Any meal is incomplete without a good dessert! This recipe is loaded with health, with all the richness of powdered split green gram and poppy seeds. Jaggery gives that humble touch to the dish and uplifts the flavors of fried and powdered lentils. Garnish of cashews, pistachios brings additional flavor. Finishing touch is given by dropping few drops of ghee/Clarified butter to relish that magical aroma when you put in your mouth. Ah what more can anyone ask for!
This rich delicacy comes to rescue when you have urge for desserts, it gets done in 15 minutes. This is a prepare- in- advance recipe. Serve hot with drops of ghee or chilled with nuts topping.
3 tbsp moong dal/green gram lentils
1 tsp poppy seeds
3 tbsp grated coconut
½ cup grated jaggery(about 100gm)
Cashews and almonds for garnish
2 tsp ghee/clarified butter
Step 1: Dry roast lentils and poppy seeds in low heat for about 1 minute or until slight change in color. Do not burn, which tastes awful!

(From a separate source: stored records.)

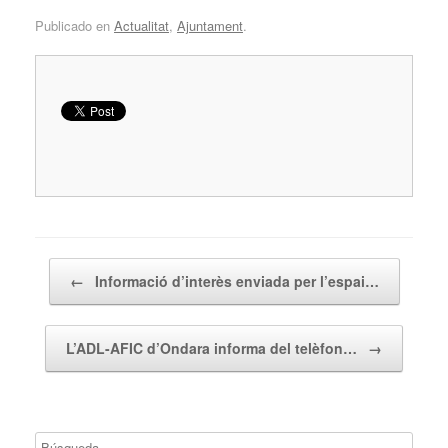
Publicado en
Actualitat
,
Ajuntament
.
Navegador de artículos
←
Informació d’interès enviada per l’espai…
L’ADL-AFIC d’Ondara informa del telèfon…
→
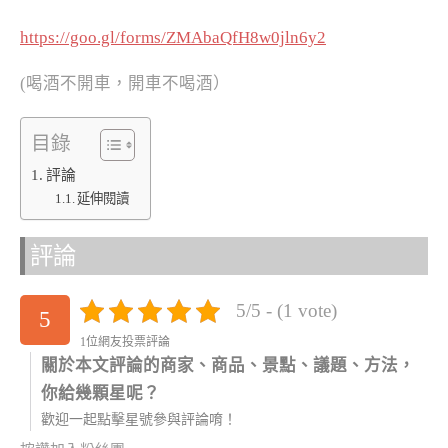
https://goo.gl/forms/ZMAbaQfH8w0jln6y2
(喝酒不開車，開車不喝酒）
目錄
評論
延伸閱讀
評論
5/5 - (1 vote)
5
1位網友投票評論
關於本文評論的商家、商品、景點、議題、方法，
你給幾顆星呢？
歡迎一起點擊星號參與評論唷！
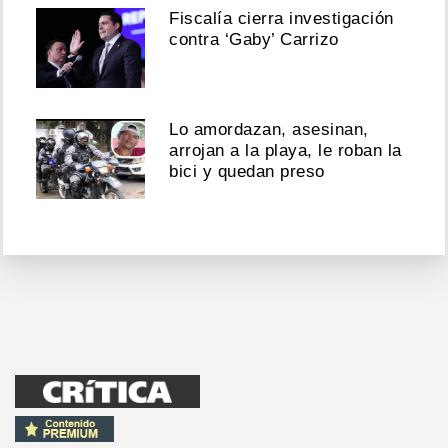
Fiscalía cierra investigación
contra ‘Gaby’ Carrizo
Lo amordazan, asesinan,
arrojan a la playa, le roban la
bici y quedan preso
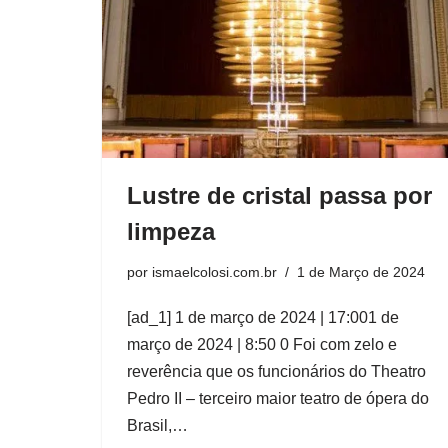
Lustre de cristal passa por
limpeza
por
ismaelcolosi.com.br
1 de Março de 2024
[ad_1] 1 de março de 2024 | 17:001 de
março de 2024 | 8:50 0 Foi com zelo e
reverência que os funcionários do Theatro
Pedro II – terceiro maior teatro de ópera do
Brasil,…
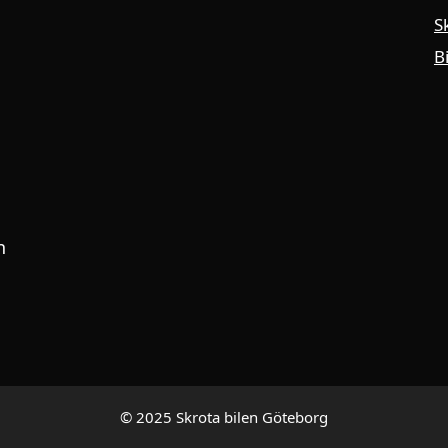
S
B
n
© 2025 Skrota bilen Göteborg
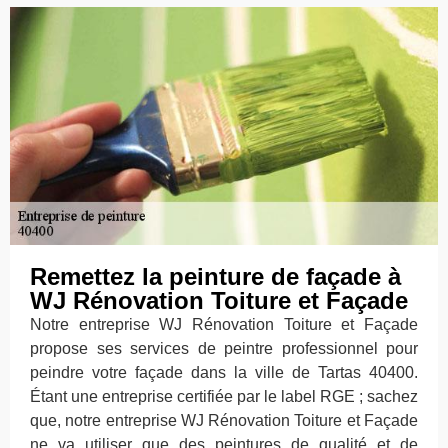
Remettez la peinture de façade à
WJ Rénovation Toiture et Façade
Notre entreprise WJ Rénovation Toiture et Façade
propose ses services de peintre professionnel pour
peindre votre façade dans la ville de Tartas 40400.
Étant une entreprise certifiée par le label RGE ; sachez
que, notre entreprise WJ Rénovation Toiture et Façade
ne va utiliser que des peintures de qualité et de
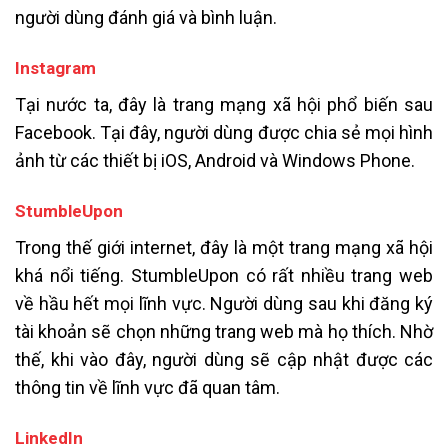
người dùng đánh giá và bình luận.
Instagram
Tại nước ta, đây là trang mạng xã hội phổ biến sau
Facebook. Tại đây, người dùng được chia sẻ mọi hình
ảnh từ các thiết bị iOS, Android và Windows Phone.
StumbleUpon
Trong thế giới internet, đây là một trang mạng xã hội
khá nổi tiếng. StumbleUpon
có rất nhiều trang web
về hầu hết mọi lĩnh vực. Người dùng sau khi đăng ký
tài khoản sẽ chọn những trang web mà họ thích. Nhờ
thế, khi vào đây, người dùng sẽ cập nhật được các
thông tin về lĩnh vực đã quan tâm.
LinkedIn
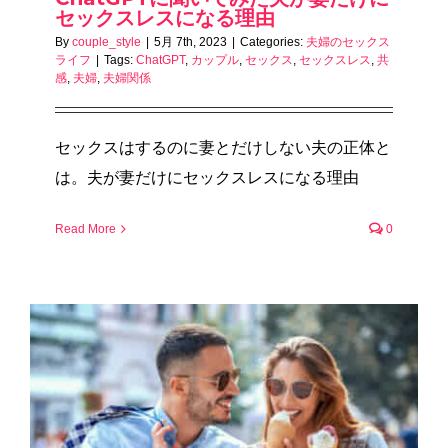
セックスレスになる理由
By
couple_style
|
5月 7th, 2023
|
Categories:
夫婦のセックス
ライフ
|
Tags:
ChatGPT
,
カップル
,
セックス
,
セックスレス
,
共
感
,
夫婦
,
夫婦関係
セックスはするのに妻とだけしない夫の正体と
は。夫が妻だけにセックスレスになる理由
Read More
0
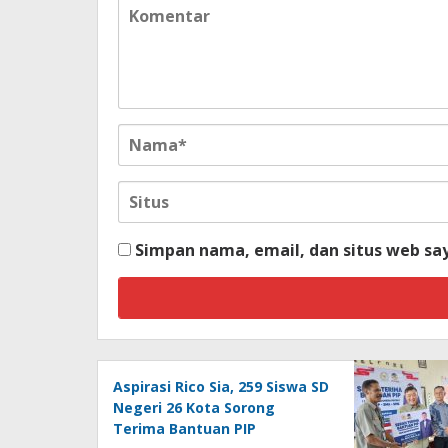
Simpan nama, email, dan situs web sa
Aspirasi Rico Sia, 259 Siswa SD
Negeri 26 Kota Sorong
Terima Bantuan PIP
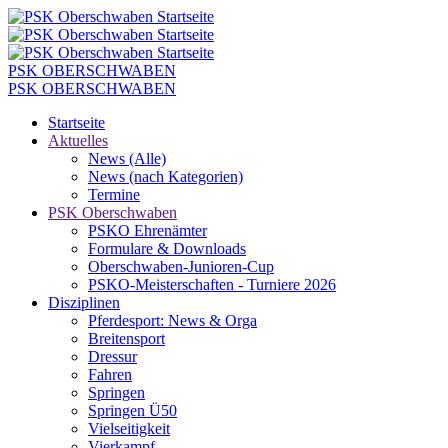
PSK OBERSCHWABEN
PSK OBERSCHWABEN
Startseite
Aktuelles
News (Alle)
News (nach Kategorien)
Termine
PSK Oberschwaben
PSKO Ehrenämter
Formulare & Downloads
Oberschwaben-Junioren-Cup
PSKO-Meisterschaften - Turniere 2026
Disziplinen
Pferdesport: News & Orga
Breitensport
Dressur
Fahren
Springen
Springen Ü50
Vielseitigkeit
Vierkampf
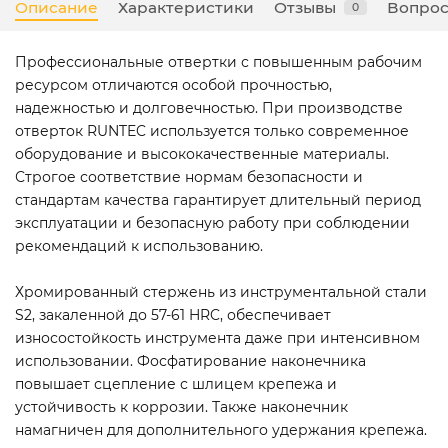
Описание
Характеристики
Отзывы
Вопрос
0
Профессиональные отвертки с повышенным рабочим
ресурсом отличаются особой прочностью,
надежностью и долговечностью. При производстве
отверток RUNTEC используется только современное
оборудование и высококачественные материалы.
Строгое соответствие нормам безопасности и
стандартам качества гарантирует длительный период
эксплуатации и безопасную работу при соблюдении
рекомендаций к использованию.
Хромированный стержень из инструментальной стали
S2, закаленной до 57-61 HRC, обеспечивает
износостойкость инструмента даже при интенсивном
использовании. Фосфатирование наконечника
повышает сцепление с шлицем крепежа и
устойчивость к коррозии. Также наконечник
намагничен для дополнительного удержания крепежа.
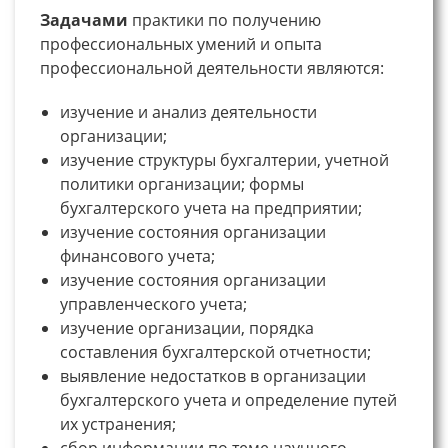
Задачами
практики по получению
профессиональных умений и опыта
профессиональной деятельности являются:
изучение и анализ деятельности
организации;
изучение структуры бухгалтерии, учетной
политики организации; формы
бухгалтерского учета на предприятии;
изучение состояния организации
финансового учета;
изучение состояния организации
управленческого учета;
изучение организации, порядка
составления бухгалтерской отчетности;
выявление недостатков в организации
бухгалтерского учета и определение путей
их устранения;
сбор информации по теме научного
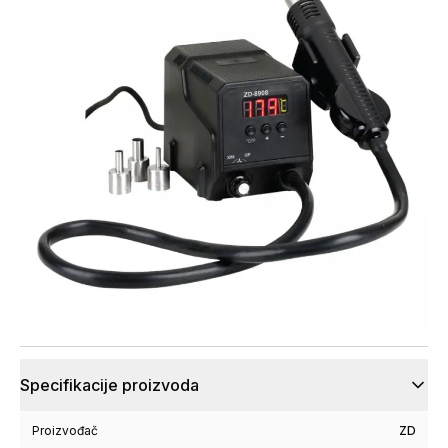
Specifikacije proizvoda
Proizvođač
ZD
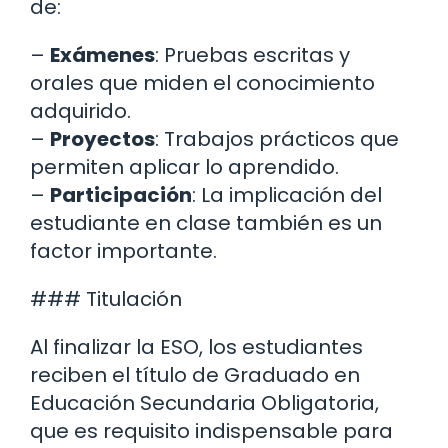
de:
–
Exámenes
: Pruebas escritas y
orales que miden el conocimiento
adquirido.
–
Proyectos
: Trabajos prácticos que
permiten aplicar lo aprendido.
–
Participación
: La implicación del
estudiante en clase también es un
factor importante.
### Titulación
Al finalizar la ESO, los estudiantes
reciben el título de Graduado en
Educación Secundaria Obligatoria,
que es requisito indispensable para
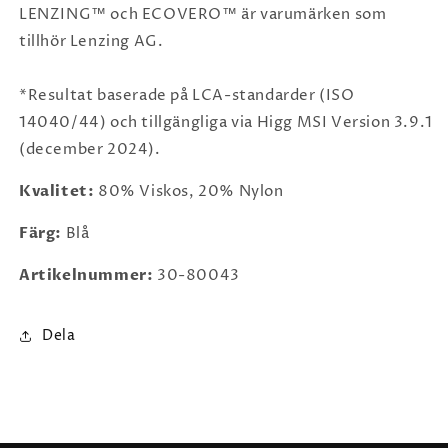
LENZING™ och ECOVERO™ är varumärken som
tillhör Lenzing AG.
*Resultat baserade på LCA-standarder (ISO
14040/44) och tillgängliga via Higg MSI Version 3.9.1
(december 2024).
Kvalitet:
80% Viskos, 20% Nylon
Färg:
Blå
Artikelnummer:
30-80043
Dela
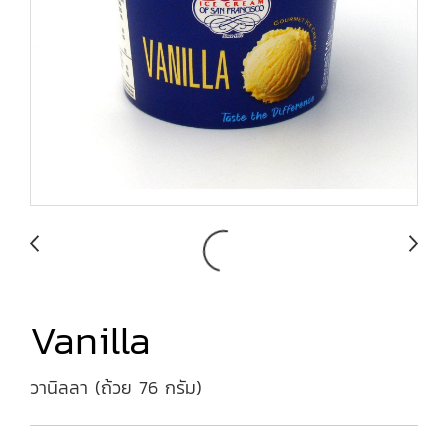
Vanilla
วานิลลา (ถ้วย 76 กรัม)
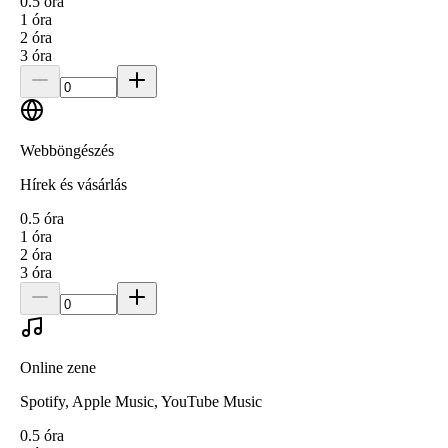
0.5
óra
1
óra
2
óra
3
óra
Webböngészés
Hírek és vásárlás
0.5
óra
1
óra
2
óra
3
óra
Online zene
Spotify, Apple Music, YouTube Music
0.5
óra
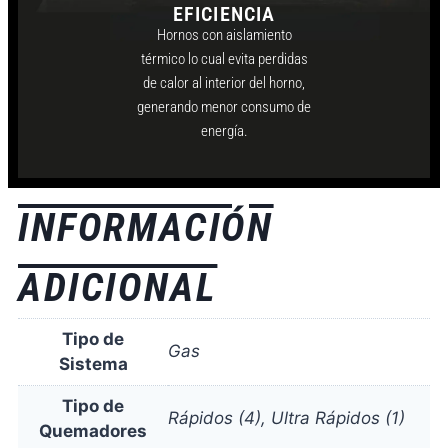
EFICIENCIA
Hornos con aislamiento
térmico lo cual evita perdidas
de calor al interior del horno,
generando menor consumo de
energía.
INFORMACIÓN
ADICIONAL
Tipo de
Gas
Sistema
Tipo de
Rápidos (4), Ultra Rápidos (1)
Quemadores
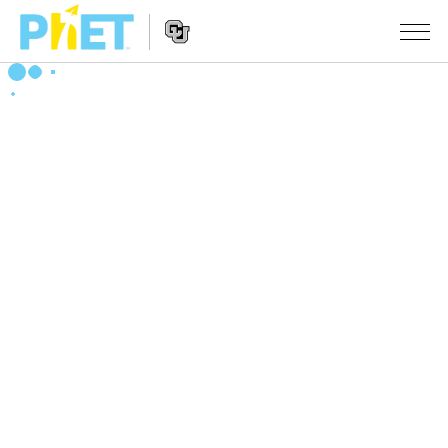
PhET
웹
사
웹
시뮬레이션
이
사
트
이
모든 심(Sims)
STUDIO
검
트
색
탐
About Studio
수업
물리학
색
Customizable Sims
수학 및 통계학
활동 검색
연구
Start a Free Trial
화학
당신의 활동을 공유하세요.
시도/주도권
Purchase a License
지구 및 우주
활동 기여 지침
포용적 디자인
로그인/등록
생물학
가상 워크숍
PhET 글로벌
로그인/등록
번역된 시뮬레이션
Professional Learning with PhET
Data Fluency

Step 2: Powder the roasted ingredients in a mixer/grinder. Add coconut and ½ cup of water to it blend it to smooth paste and turn off. Boil 2 cups water with jaggery and filter the syrup to ensure purity and set aside.
Step 3: In a cooking pan heat 1 tsp of ghee and fry the nuts and transfer to plate. In the same pan mix the paste, syrup, add 2 cups water and boil in medium low heat for thick consistency kheer and turn off. Boiling doesn’t take more than 5 minutes. Keep stirring to avoid sticking to the bottom. Increase or lessen the quantity of water based on desired consistency. If it gets too thick milk can be added to dilute to required consistency.
Step 4: Transfer to the serving bowl, garnish with fried cashews and drops of ghee. Enjoy!